Study material START

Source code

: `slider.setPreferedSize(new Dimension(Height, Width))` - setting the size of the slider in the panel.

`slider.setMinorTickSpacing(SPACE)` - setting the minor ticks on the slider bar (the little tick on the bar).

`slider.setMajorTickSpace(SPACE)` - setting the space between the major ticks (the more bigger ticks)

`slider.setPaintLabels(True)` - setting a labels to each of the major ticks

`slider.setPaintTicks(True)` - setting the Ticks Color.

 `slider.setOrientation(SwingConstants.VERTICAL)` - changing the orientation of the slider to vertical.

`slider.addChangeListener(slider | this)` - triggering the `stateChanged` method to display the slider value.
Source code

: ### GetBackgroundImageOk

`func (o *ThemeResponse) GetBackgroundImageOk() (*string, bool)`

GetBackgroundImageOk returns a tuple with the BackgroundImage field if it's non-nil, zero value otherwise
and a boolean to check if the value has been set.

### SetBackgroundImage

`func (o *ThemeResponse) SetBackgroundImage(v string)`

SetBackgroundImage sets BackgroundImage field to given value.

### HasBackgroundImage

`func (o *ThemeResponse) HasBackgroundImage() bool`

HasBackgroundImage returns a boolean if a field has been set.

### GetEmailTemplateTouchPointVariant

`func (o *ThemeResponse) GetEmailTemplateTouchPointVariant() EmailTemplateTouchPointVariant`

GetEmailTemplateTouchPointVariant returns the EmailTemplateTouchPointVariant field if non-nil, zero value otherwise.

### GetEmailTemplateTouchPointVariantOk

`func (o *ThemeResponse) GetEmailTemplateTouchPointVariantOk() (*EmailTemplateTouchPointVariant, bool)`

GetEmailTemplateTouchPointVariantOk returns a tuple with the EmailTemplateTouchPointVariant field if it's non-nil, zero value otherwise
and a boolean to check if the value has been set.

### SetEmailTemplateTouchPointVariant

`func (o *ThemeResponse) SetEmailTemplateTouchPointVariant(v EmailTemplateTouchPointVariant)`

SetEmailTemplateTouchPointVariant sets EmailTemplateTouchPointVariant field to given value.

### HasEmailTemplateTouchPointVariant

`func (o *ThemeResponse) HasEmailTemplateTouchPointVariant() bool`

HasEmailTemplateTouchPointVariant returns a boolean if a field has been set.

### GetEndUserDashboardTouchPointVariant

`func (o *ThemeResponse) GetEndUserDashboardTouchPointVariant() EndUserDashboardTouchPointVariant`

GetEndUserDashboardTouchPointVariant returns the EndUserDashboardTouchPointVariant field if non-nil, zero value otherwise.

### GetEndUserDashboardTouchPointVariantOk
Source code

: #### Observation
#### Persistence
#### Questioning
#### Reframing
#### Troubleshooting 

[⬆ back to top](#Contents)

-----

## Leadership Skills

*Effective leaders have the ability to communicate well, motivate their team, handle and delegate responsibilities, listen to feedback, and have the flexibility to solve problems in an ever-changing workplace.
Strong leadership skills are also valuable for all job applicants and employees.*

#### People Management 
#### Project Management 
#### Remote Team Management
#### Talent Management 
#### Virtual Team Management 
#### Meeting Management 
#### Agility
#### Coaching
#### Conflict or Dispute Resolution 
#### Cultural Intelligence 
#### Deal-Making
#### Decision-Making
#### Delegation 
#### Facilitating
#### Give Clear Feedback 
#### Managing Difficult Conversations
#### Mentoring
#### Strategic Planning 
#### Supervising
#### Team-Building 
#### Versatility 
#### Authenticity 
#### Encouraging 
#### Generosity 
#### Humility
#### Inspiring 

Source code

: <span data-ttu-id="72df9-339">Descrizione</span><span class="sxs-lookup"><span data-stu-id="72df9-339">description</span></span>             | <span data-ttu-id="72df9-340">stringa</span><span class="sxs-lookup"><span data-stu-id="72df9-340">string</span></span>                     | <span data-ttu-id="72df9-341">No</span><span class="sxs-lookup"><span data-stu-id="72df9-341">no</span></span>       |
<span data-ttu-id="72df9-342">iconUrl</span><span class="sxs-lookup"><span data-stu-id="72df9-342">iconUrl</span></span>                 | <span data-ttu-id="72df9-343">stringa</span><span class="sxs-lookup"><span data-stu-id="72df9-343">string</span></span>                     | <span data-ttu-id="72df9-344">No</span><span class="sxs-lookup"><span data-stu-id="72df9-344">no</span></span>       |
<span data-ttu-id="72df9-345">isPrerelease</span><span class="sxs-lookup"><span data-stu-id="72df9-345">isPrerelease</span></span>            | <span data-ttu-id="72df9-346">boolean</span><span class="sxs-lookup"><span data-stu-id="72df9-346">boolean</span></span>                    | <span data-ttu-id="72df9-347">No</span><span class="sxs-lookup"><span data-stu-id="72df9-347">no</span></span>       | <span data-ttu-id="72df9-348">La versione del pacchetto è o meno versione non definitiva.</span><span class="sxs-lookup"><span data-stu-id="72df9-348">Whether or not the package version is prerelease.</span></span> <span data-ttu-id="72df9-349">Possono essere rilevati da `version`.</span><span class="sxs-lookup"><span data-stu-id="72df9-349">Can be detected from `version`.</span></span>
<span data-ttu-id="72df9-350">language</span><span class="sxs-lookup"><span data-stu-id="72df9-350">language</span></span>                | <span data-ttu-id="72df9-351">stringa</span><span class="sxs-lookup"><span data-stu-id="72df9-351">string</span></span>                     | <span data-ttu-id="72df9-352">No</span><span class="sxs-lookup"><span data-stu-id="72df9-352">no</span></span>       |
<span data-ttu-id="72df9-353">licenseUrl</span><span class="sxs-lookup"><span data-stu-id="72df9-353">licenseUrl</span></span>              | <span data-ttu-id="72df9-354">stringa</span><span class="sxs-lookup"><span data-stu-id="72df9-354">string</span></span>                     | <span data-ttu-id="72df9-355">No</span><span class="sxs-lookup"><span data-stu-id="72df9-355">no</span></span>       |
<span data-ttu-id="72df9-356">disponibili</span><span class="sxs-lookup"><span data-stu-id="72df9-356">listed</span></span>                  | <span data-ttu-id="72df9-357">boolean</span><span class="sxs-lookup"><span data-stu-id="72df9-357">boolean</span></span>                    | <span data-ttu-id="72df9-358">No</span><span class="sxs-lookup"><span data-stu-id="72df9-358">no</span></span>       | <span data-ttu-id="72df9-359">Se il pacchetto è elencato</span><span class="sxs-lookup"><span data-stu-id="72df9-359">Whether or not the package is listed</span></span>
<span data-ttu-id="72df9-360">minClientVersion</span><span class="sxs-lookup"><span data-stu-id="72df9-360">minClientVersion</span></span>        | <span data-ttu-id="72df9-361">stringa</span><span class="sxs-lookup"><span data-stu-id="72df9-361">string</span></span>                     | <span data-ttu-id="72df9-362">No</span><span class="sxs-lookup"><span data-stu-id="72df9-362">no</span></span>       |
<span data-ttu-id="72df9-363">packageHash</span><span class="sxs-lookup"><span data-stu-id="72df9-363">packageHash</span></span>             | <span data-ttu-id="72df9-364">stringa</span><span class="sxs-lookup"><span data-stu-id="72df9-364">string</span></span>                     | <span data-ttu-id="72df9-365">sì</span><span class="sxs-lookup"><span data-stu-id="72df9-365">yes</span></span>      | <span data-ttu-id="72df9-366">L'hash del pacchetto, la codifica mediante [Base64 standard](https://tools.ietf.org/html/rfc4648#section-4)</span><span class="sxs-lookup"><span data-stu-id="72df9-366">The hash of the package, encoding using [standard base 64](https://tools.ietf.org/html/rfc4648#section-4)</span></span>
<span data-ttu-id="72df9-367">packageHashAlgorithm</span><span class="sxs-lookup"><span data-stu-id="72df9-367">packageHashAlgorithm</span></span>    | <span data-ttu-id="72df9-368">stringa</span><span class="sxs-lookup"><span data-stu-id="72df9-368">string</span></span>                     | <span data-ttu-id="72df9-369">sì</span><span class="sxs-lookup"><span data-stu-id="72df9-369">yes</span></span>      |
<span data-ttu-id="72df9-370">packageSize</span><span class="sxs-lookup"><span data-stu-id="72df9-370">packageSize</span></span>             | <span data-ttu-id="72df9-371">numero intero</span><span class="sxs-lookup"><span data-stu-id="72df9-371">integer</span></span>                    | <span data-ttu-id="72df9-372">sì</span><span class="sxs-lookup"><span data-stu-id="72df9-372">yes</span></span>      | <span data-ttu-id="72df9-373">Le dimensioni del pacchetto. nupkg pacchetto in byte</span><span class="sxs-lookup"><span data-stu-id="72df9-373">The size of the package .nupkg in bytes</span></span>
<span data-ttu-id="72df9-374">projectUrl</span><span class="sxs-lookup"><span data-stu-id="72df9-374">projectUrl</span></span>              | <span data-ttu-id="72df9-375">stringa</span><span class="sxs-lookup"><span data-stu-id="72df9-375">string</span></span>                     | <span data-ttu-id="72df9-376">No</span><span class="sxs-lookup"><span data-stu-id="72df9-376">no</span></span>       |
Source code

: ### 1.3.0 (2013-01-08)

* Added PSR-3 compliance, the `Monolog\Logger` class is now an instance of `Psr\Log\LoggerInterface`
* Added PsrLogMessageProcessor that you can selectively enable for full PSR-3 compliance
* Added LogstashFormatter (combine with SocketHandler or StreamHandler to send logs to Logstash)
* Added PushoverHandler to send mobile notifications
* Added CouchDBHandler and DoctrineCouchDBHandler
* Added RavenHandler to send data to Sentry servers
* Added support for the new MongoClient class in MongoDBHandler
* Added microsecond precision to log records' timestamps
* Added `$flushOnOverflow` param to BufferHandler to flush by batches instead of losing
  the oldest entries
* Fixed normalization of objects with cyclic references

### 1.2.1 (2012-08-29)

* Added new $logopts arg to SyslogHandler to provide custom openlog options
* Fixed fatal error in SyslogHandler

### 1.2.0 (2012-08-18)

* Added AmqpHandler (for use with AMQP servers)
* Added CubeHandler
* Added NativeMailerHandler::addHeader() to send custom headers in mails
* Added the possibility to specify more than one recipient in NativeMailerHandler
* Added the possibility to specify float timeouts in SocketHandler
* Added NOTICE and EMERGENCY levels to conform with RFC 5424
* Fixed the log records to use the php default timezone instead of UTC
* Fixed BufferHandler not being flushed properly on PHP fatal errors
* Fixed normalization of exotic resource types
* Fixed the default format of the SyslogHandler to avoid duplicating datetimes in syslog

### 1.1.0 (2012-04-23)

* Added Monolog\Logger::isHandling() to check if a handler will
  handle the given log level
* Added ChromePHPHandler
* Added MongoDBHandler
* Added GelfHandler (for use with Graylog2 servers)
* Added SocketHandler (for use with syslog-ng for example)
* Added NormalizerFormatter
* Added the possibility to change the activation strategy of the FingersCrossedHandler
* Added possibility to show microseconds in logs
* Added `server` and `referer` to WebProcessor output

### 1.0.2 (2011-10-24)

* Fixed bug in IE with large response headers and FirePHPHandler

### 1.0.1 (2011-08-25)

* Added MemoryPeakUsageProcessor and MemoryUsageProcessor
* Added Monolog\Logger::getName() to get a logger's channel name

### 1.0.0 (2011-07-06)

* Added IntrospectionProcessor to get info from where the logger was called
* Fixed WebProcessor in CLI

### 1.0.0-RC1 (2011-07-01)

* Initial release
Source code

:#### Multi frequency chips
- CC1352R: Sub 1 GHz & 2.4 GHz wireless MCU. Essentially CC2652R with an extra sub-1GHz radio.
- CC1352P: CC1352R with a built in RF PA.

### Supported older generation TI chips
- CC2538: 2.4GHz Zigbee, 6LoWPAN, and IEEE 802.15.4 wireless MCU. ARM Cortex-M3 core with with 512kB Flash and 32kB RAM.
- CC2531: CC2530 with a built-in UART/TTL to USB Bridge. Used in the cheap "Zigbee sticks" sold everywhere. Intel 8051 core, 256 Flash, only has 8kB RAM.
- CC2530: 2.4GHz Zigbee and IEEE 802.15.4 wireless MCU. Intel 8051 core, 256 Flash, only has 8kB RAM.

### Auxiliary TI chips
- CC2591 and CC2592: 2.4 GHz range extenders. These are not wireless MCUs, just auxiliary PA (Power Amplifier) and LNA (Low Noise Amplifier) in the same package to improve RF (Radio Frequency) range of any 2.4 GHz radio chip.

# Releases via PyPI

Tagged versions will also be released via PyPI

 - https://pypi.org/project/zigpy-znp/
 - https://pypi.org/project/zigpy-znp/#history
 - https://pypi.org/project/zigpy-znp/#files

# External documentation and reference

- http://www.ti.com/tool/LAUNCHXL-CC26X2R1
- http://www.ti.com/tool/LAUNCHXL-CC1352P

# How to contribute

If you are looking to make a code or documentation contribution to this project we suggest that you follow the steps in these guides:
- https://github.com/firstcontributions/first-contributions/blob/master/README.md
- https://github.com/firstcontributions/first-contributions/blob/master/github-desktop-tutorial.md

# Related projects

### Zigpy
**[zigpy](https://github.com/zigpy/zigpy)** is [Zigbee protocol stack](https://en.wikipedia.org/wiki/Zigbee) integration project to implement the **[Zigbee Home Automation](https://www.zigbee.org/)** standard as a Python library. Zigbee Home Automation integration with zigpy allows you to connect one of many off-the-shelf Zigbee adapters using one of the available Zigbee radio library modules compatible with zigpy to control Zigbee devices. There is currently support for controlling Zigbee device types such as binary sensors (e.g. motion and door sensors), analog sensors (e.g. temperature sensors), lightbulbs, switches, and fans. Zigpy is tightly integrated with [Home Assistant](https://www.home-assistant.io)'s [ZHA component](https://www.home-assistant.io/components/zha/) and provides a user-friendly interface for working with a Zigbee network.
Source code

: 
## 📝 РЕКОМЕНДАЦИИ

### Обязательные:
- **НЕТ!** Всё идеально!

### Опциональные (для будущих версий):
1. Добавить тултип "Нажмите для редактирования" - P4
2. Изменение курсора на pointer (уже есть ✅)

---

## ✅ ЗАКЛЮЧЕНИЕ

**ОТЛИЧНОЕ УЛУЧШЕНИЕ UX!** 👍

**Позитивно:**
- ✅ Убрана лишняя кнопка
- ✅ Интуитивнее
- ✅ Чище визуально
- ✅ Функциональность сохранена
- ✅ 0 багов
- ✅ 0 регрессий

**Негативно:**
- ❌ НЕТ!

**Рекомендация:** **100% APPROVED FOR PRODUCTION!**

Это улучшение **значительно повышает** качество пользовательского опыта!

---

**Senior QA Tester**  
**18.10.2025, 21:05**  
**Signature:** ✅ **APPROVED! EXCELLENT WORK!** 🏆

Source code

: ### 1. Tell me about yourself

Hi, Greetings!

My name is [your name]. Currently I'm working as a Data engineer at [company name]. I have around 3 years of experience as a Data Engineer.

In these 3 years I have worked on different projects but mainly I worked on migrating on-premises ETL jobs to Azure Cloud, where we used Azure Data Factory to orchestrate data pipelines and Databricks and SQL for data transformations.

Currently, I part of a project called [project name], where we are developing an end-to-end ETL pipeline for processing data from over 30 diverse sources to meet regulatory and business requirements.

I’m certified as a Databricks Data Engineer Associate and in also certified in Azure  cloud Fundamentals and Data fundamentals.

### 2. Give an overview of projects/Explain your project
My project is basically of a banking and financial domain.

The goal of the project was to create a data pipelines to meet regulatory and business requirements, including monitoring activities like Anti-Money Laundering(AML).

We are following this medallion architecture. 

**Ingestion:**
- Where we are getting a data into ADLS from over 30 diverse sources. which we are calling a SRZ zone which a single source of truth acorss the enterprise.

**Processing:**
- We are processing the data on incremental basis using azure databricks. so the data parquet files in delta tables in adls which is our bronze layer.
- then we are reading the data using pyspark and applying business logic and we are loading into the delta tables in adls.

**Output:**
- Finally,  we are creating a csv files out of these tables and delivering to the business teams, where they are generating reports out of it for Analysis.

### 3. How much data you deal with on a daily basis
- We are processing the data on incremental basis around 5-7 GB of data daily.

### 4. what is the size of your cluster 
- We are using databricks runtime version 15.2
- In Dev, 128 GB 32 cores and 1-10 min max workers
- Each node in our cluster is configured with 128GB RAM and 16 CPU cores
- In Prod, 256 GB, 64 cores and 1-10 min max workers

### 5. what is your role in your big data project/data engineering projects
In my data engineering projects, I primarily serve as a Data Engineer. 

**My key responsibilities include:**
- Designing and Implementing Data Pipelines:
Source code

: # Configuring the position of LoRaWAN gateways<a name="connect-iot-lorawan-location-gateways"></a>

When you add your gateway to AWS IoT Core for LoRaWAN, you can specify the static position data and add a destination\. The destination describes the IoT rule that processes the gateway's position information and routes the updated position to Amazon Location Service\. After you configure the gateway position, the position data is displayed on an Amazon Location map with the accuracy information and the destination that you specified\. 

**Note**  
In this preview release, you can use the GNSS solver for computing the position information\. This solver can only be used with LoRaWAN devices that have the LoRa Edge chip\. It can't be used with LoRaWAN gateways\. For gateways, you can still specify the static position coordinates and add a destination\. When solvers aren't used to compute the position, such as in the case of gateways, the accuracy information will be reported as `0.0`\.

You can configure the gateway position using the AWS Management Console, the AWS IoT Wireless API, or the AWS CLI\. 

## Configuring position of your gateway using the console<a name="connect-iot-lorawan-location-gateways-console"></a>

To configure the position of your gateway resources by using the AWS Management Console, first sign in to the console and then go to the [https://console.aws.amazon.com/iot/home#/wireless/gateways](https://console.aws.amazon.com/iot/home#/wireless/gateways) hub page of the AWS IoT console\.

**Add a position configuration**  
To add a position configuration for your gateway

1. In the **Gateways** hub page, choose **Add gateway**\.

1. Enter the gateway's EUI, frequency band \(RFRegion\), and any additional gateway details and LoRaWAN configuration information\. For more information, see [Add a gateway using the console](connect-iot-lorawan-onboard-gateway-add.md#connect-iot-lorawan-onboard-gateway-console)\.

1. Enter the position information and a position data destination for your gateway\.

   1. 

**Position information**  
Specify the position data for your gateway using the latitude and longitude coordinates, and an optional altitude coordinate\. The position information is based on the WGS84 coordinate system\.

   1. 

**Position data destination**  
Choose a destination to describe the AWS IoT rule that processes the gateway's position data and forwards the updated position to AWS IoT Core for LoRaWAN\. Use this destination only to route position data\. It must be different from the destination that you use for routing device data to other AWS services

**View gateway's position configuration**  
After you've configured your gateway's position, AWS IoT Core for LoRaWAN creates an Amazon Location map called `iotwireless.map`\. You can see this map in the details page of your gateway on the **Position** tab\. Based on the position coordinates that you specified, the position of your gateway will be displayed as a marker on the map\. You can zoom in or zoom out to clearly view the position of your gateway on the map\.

Study material END

__Problem to work on__: Would you print exactly and only the lines of the material above that run from the line with "- Where we are" through the line with "- We are using", both included?

__Result of the exercise__:
- Where we are getting a data into ADLS from over 30 diverse sources. which we are calling a SRZ zone which a single source of truth acorss the enterprise.

**Processing:**
- We are processing the data on incremental basis using azure databricks. so the data parquet files in delta tables in adls which is our bronze layer.
- then we are reading the data using pyspark and applying business logic and we are loading into the delta tables in adls.

**Output:**
- Finally,  we are creating a csv files out of these tables and delivering to the business teams, where they are generating reports out of it for Analysis.

### 3. How much data you deal with on a daily basis
- We are processing the data on incremental basis around 5-7 GB of data daily.

### 4. what is the size of your cluster 
- We are using databricks runtime version 15.2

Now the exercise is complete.